[Stored data]

<<<<

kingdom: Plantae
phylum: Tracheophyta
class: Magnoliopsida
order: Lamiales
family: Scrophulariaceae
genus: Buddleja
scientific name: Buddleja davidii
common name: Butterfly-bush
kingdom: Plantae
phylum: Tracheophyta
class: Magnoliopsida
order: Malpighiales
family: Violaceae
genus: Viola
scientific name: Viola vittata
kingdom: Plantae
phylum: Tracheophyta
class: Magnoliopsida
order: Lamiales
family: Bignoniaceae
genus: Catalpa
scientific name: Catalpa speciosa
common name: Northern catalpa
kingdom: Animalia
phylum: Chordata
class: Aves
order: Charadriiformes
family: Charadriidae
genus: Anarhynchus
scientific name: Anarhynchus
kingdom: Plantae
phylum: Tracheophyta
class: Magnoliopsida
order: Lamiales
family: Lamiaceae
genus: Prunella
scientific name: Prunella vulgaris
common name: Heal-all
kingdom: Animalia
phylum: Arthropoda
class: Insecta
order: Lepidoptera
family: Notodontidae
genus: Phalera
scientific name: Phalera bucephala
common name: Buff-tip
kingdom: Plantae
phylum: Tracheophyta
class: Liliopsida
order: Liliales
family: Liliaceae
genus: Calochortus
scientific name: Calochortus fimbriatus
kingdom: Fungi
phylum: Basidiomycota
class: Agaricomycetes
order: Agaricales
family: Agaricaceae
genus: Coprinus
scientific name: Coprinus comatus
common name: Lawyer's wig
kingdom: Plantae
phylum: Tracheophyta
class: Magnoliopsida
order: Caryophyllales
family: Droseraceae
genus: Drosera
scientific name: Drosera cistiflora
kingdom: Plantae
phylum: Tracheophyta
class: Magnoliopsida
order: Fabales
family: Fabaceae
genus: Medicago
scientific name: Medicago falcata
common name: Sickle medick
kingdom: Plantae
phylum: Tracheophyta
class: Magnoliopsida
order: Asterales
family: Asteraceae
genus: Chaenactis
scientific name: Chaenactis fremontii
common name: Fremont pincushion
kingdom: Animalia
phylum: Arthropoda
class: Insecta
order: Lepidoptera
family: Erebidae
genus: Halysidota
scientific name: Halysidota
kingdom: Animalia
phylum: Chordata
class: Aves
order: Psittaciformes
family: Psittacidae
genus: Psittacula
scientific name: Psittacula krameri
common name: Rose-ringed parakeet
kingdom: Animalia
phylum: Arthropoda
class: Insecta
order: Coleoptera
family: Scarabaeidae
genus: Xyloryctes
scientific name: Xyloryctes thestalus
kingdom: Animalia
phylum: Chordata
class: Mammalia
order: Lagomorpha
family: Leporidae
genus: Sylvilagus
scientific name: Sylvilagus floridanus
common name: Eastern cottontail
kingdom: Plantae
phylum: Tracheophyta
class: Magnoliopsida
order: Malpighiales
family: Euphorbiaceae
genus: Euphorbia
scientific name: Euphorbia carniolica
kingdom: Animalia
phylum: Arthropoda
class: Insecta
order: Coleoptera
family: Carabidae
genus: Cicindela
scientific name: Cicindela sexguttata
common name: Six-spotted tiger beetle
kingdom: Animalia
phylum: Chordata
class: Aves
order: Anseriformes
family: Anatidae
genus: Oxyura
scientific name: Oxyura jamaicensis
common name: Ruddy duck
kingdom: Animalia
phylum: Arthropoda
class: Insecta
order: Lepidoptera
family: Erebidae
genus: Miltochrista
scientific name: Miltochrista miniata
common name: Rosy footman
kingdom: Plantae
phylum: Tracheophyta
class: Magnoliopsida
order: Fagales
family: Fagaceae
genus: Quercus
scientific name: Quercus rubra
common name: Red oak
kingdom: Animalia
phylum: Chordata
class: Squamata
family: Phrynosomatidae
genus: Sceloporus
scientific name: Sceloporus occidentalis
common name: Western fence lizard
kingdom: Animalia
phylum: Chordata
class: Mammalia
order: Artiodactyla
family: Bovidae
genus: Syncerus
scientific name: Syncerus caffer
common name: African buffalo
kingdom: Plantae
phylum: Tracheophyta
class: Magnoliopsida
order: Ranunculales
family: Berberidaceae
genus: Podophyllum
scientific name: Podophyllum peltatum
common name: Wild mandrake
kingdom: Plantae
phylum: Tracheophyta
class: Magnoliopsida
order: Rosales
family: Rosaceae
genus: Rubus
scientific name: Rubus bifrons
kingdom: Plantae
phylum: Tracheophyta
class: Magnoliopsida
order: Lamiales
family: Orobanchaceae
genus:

>>>>

** TASK DIRECTIONS **
Repeat every line of the items above, keeping each one unchanged.

** TASK ANSWER **
kingdom: Plantae
phylum: Tracheophyta
class: Magnoliopsida
order: Lamiales
family: Scrophulariaceae
genus: Buddleja
scientific name: Buddleja davidii
common name: Butterfly-bush
kingdom: Plantae
phylum: Tracheophyta
class: Magnoliopsida
order: Malpighiales
family: Violaceae
genus: Viola
scientific name: Viola vittata
kingdom: Plantae
phylum: Tracheophyta
class: Magnoliopsida
order: Lamiales
family: Bignoniaceae
genus: Catalpa
scientific name: Catalpa speciosa
common name: Northern catalpa
kingdom: Animalia
phylum: Chordata
class: Aves
order: Charadriiformes
family: Charadriidae
genus: Anarhynchus
scientific name: Anarhynchus
kingdom: Plantae
phylum: Tracheophyta
class: Magnoliopsida
order: Lamiales
family: Lamiaceae
genus: Prunella
scientific name: Prunella vulgaris
common name: Heal-all
kingdom: Animalia
phylum: Arthropoda
class: Insecta
order: Lepidoptera
family: Notodontidae
genus: Phalera
scientific name: Phalera bucephala
common name: Buff-tip
kingdom: Plantae
phylum: Tracheophyta
class: Liliopsida
order: Liliales
family: Liliaceae
genus: Calochortus
scientific name: Calochortus fimbriatus
kingdom: Fungi
phylum: Basidiomycota
class: Agaricomycetes
order: Agaricales
family: Agaricaceae
genus: Coprinus
scientific name: Coprinus comatus
common name: Lawyer's wig
kingdom: Plantae
phylum: Tracheophyta
class: Magnoliopsida
order: Caryophyllales
family: Droseraceae
genus: Drosera
scientific name: Drosera cistiflora
kingdom: Plantae
phylum: Tracheophyta
class: Magnoliopsida
order: Fabales
family: Fabaceae
genus: Medicago
scientific name: Medicago falcata
common name: Sickle medick
kingdom: Plantae
phylum: Tracheophyta
class: Magnoliopsida
order: Asterales
family: Asteraceae
genus: Chaenactis
scientific name: Chaenactis fremontii
common name: Fremont pincushion
kingdom: Animalia
phylum: Arthropoda
class: Insecta
order: Lepidoptera
family: Erebidae
genus: Halysidota
scientific name: Halysidota
kingdom: Animalia
phylum: Chordata
class: Aves
order: Psittaciformes
family: Psittacidae
genus: Psittacula
scientific name: Psittacula krameri
common name: Rose-ringed parakeet
kingdom: Animalia
phylum: Arthropoda
class: Insecta
order: Coleoptera
family: Scarabaeidae
genus: Xyloryctes
scientific name: Xyloryctes thestalus
kingdom: Animalia
phylum: Chordata
class: Mammalia
order: Lagomorpha
family: Leporidae
genus: Sylvilagus
scientific name: Sylvilagus floridanus
common name: Eastern cottontail
kingdom: Plantae
phylum: Tracheophyta
class: Magnoliopsida
order: Malpighiales
family: Euphorbiaceae
genus: Euphorbia
scientific name: Euphorbia carniolica
kingdom: Animalia
phylum: Arthropoda
class: Insecta
order: Coleoptera
family: Carabidae
genus: Cicindela
scientific name: Cicindela sexguttata
common name: Six-spotted tiger beetle
kingdom: Animalia
phylum: Chordata
class: Aves
order: Anseriformes
family: Anatidae
genus: Oxyura
scientific name: Oxyura jamaicensis
common name: Ruddy duck
kingdom: Animalia
phylum: Arthropoda
class: Insecta
order: Lepidoptera
family: Erebidae
genus: Miltochrista
scientific name: Miltochrista miniata
common name: Rosy footman
kingdom: Plantae
phylum: Tracheophyta
class: Magnoliopsida
order: Fagales
family: Fagaceae
genus: Quercus
scientific name: Quercus rubra
common name: Red oak
kingdom: Animalia
phylum: Chordata
class: Squamata
family: Phrynosomatidae
genus: Sceloporus
scientific name: Sceloporus occidentalis
common name: Western fence lizard
kingdom: Animalia
phylum: Chordata
class: Mammalia
order: Artiodactyla
family: Bovidae
genus: Syncerus
scientific name: Syncerus caffer
common name: African buffalo
kingdom: Plantae
phylum: Tracheophyta
class: Magnoliopsida
order: Ranunculales
family: Berberidaceae
genus: Podophyllum
scientific name: Podophyllum peltatum
common name: Wild mandrake
kingdom: Plantae
phylum: Tracheophyta
class: Magnoliopsida
order: Rosales
family: Rosaceae
genus: Rubus
scientific name: Rubus bifrons
kingdom: Plantae
phylum: Tracheophyta
class: Magnoliopsida
order: Lamiales
family: Orobanchaceae
genus:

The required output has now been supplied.